_Work required_
Can you copy out, word for word, the rows from the first one through the one containing "At Marquette, resourceful", including both of those rows?
§ §
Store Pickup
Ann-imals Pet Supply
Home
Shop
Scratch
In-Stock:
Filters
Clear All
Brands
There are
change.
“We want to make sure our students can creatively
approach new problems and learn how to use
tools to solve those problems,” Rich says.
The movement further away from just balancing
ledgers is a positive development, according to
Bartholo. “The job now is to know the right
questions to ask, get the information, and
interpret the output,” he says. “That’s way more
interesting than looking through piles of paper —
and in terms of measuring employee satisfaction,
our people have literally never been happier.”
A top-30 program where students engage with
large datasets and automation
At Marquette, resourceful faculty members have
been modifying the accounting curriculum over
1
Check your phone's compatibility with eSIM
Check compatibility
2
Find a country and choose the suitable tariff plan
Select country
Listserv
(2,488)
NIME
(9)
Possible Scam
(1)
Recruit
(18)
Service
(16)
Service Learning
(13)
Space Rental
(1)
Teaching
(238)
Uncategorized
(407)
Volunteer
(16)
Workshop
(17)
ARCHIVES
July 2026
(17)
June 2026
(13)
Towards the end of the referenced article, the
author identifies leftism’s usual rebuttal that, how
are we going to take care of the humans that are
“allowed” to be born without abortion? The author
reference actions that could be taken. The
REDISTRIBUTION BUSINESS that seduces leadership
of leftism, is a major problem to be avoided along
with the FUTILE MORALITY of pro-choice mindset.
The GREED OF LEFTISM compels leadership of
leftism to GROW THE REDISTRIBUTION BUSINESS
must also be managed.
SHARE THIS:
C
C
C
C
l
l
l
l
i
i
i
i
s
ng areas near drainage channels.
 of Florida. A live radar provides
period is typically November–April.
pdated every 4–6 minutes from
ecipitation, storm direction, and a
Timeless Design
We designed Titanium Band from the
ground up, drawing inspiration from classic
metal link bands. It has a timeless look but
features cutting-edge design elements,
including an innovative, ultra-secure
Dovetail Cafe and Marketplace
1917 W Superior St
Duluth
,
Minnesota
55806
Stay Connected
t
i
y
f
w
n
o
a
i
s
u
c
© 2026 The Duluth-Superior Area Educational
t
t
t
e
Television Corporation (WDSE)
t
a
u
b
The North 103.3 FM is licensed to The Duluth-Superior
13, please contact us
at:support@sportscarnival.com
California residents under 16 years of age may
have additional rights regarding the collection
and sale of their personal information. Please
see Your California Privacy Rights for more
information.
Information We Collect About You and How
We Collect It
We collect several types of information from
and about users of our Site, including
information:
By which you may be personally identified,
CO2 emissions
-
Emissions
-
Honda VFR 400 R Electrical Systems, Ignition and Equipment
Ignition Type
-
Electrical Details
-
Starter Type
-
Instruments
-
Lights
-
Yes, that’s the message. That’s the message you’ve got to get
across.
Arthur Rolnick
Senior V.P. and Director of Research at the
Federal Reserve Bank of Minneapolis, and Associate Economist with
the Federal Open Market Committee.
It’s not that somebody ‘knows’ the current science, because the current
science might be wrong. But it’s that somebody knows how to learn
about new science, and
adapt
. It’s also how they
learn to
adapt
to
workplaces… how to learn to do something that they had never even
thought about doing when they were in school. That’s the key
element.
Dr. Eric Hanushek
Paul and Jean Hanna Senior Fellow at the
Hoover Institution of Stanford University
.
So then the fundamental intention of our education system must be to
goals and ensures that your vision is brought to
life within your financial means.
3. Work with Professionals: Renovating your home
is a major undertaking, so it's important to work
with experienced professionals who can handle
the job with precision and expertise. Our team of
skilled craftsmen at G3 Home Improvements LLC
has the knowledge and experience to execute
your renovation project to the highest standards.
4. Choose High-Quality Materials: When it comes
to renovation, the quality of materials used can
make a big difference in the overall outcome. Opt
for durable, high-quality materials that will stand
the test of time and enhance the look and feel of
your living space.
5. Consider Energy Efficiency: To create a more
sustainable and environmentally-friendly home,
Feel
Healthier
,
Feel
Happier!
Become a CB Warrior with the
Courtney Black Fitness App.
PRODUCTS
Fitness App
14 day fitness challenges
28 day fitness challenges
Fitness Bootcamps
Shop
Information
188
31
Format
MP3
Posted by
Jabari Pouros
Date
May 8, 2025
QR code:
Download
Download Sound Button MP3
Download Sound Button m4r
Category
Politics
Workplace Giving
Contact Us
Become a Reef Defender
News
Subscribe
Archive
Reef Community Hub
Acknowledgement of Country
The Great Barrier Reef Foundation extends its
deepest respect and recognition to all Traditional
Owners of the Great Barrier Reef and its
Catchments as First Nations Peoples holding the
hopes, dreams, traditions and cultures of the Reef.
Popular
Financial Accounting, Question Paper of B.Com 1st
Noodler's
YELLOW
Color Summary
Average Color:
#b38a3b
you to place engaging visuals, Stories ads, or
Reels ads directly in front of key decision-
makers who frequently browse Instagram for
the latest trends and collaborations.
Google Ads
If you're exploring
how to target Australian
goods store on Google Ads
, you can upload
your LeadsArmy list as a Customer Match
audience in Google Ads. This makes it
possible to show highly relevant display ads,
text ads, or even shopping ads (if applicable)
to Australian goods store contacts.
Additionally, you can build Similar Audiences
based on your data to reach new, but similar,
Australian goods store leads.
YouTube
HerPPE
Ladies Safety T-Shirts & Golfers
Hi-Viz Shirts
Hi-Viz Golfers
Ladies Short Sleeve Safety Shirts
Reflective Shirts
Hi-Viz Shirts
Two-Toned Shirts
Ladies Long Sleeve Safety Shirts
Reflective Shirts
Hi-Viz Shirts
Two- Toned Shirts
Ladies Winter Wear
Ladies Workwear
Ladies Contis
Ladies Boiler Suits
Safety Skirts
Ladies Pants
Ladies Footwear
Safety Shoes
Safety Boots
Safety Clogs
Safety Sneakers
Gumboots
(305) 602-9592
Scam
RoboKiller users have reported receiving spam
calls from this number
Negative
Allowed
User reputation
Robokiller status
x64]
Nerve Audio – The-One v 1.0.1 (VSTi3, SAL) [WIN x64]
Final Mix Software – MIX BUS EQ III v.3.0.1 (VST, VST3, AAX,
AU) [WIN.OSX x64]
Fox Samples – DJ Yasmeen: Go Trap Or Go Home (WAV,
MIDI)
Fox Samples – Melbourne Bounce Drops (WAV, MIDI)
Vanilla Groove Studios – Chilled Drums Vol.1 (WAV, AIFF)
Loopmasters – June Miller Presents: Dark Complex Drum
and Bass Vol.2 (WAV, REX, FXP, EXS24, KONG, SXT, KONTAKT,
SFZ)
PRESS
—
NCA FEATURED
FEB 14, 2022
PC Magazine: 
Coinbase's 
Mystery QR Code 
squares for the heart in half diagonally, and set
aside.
§ §
_Task result_
Store Pickup
Ann-imals Pet Supply
Home
Shop
Scratch
In-Stock:
Filters
Clear All
Brands
There are
change.
“We want to make sure our students can creatively
approach new problems and learn how to use
tools to solve those problems,” Rich says.
The movement further away from just balancing
ledgers is a positive development, according to
Bartholo. “The job now is to know the right
questions to ask, get the information, and
interpret the output,” he says. “That’s way more
interesting than looking through piles of paper —
and in terms of measuring employee satisfaction,
our people have literally never been happier.”
A top-30 program where students engage with
large datasets and automation
At Marquette, resourceful faculty members have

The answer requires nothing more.